What is needed: Take the part of the material below that opens with the line containing "uzir a velocidade" and closes with the line containing "aste no sistema de f", both lines included, and put it into a JSON list of strings with one string per line. Leave out blank lines and anything outside that part.

Task inputs:

▬▬▬

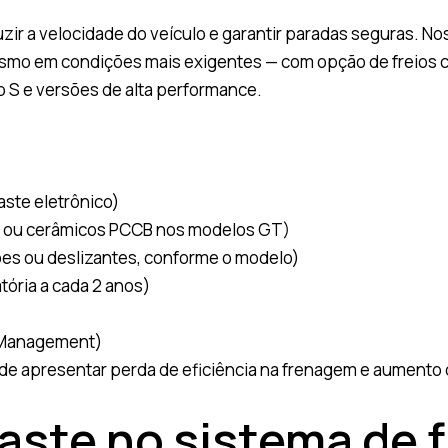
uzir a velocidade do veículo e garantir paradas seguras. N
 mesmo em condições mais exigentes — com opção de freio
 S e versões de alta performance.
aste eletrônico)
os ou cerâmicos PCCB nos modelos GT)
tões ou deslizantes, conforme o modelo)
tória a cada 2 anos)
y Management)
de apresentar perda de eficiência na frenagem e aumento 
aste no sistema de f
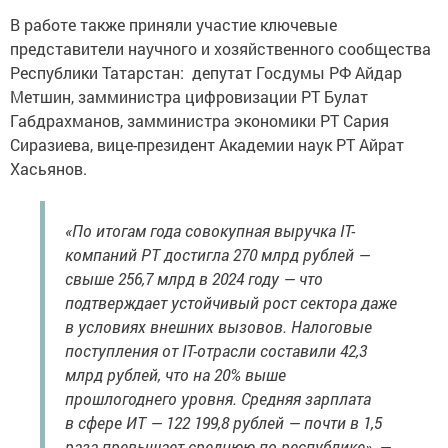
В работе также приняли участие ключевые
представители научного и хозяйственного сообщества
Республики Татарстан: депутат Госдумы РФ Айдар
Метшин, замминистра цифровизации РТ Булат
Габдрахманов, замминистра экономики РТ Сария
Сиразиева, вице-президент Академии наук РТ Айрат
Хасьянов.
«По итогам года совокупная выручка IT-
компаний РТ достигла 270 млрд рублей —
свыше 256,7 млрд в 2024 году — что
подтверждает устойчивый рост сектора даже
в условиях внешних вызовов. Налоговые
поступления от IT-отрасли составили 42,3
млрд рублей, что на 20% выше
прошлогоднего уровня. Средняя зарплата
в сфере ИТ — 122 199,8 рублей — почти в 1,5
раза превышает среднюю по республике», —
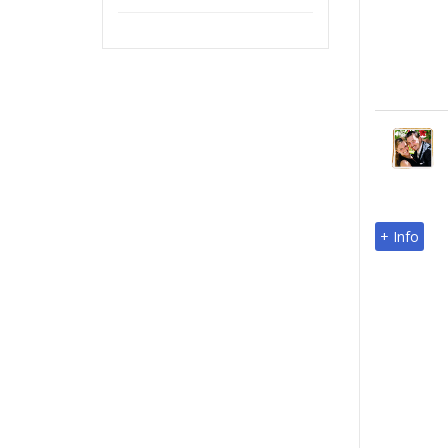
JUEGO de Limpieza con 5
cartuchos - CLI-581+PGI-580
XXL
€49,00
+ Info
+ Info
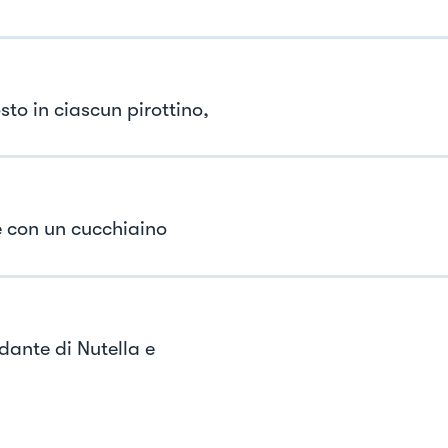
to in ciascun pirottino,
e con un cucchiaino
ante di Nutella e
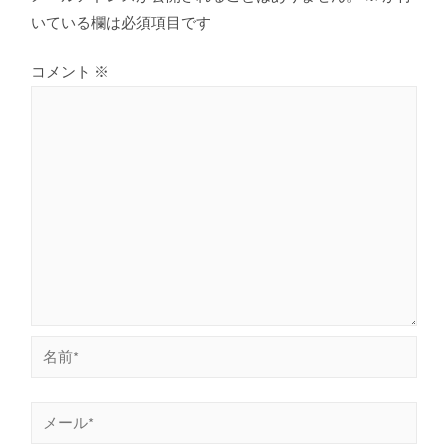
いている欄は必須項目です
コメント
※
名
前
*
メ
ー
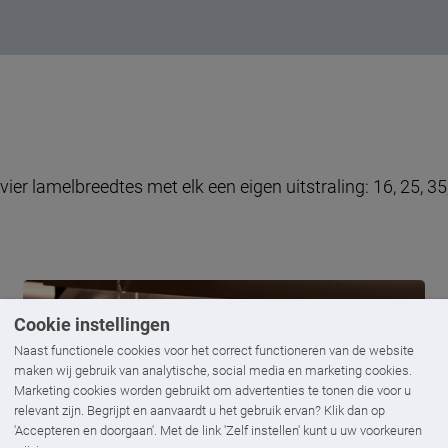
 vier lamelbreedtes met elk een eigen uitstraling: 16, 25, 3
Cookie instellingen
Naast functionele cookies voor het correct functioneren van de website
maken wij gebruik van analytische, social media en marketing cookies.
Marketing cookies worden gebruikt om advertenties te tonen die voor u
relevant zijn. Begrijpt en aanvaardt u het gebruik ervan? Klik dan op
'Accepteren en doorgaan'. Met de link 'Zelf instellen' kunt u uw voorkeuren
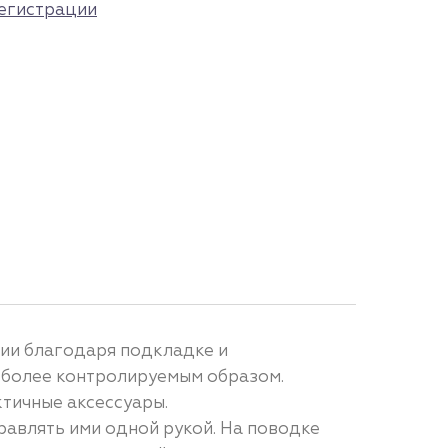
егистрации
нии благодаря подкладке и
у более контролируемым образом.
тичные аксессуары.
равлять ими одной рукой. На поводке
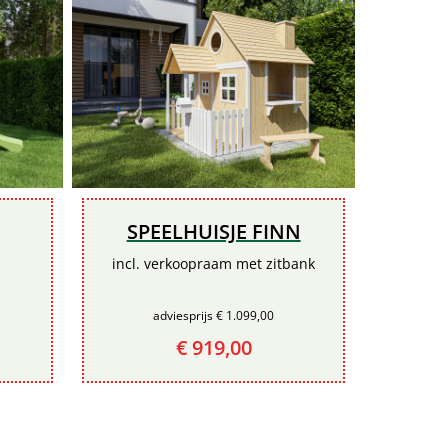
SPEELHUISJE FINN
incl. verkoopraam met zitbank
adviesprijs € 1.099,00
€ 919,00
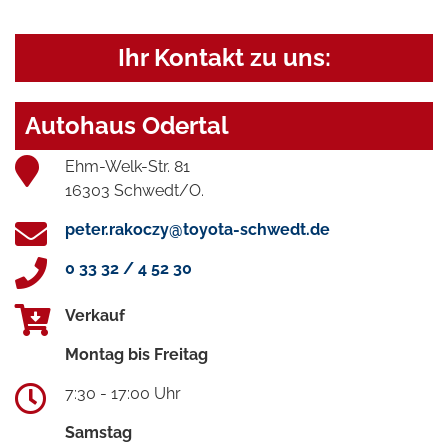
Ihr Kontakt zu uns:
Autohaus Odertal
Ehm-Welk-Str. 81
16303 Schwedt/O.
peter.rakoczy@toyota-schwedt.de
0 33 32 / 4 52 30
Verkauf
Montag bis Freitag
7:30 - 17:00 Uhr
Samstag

▬▬▬

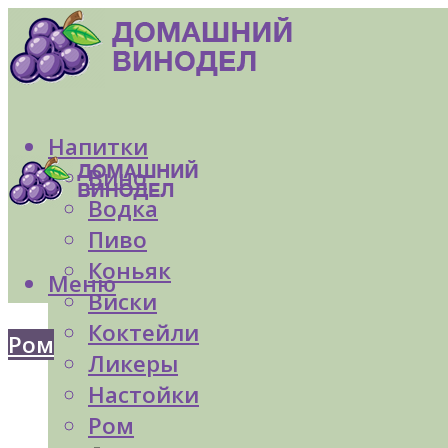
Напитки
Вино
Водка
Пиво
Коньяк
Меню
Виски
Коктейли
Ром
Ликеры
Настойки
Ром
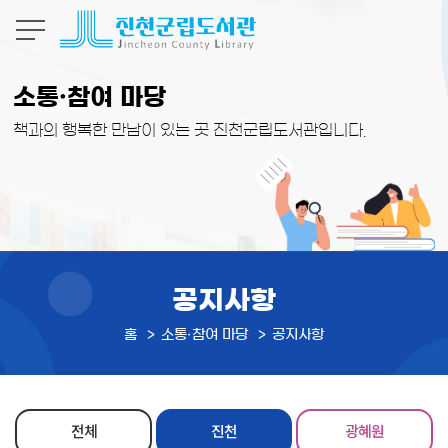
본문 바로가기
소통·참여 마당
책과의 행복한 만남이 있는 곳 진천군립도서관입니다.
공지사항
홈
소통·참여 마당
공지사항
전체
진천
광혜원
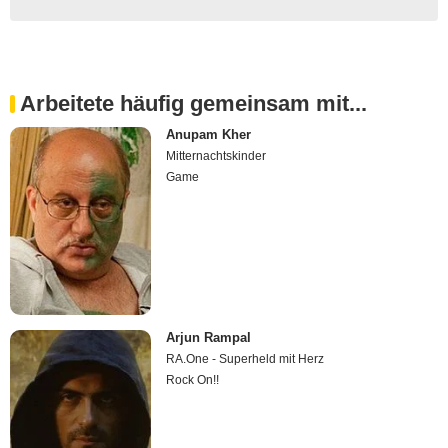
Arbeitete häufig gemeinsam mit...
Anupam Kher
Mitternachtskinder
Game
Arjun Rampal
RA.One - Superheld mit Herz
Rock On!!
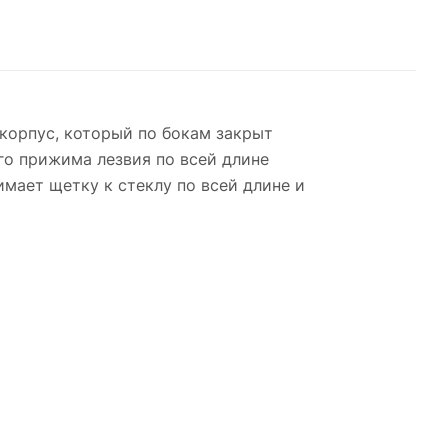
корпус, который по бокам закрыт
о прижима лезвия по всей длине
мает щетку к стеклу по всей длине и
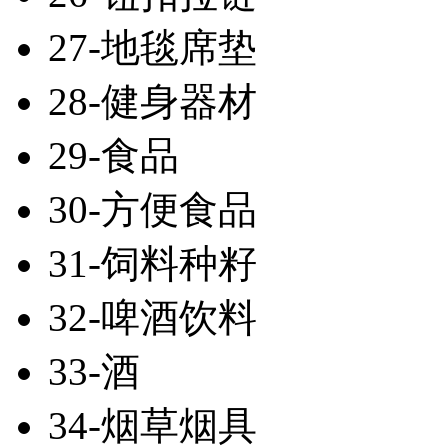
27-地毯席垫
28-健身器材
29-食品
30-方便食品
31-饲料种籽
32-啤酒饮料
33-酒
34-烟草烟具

▬▬▬

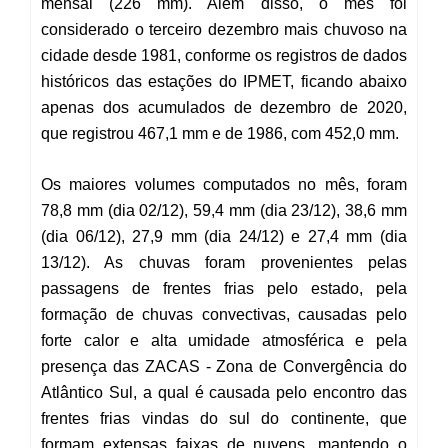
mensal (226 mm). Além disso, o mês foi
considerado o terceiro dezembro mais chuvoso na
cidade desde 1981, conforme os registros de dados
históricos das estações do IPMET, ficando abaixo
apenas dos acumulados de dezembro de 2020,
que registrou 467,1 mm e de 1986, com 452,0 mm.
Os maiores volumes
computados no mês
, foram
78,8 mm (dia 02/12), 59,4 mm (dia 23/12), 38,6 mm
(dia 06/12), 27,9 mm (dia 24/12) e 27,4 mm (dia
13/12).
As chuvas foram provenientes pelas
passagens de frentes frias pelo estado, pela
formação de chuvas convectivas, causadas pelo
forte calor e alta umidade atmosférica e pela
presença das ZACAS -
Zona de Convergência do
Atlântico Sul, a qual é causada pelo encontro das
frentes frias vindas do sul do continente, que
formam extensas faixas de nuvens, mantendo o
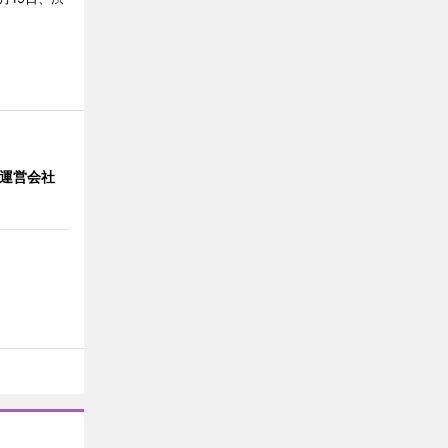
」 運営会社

▬▬▬

Output below:
[
  "uzir a velocidade do veículo e garantir paradas seguras. N",
  " mesmo em condições mais exigentes — com opção de freio",
  " S e versões de alta performance.",
  "aste eletrônico)",
  "os ou cerâmicos PCCB nos modelos GT)",
  "tões ou deslizantes, conforme o modelo)",
  "tória a cada 2 anos)",
  "y Management)",
  "de apresentar perda de eficiência na frenagem e aumento ",
  "aste no sistema de f"
]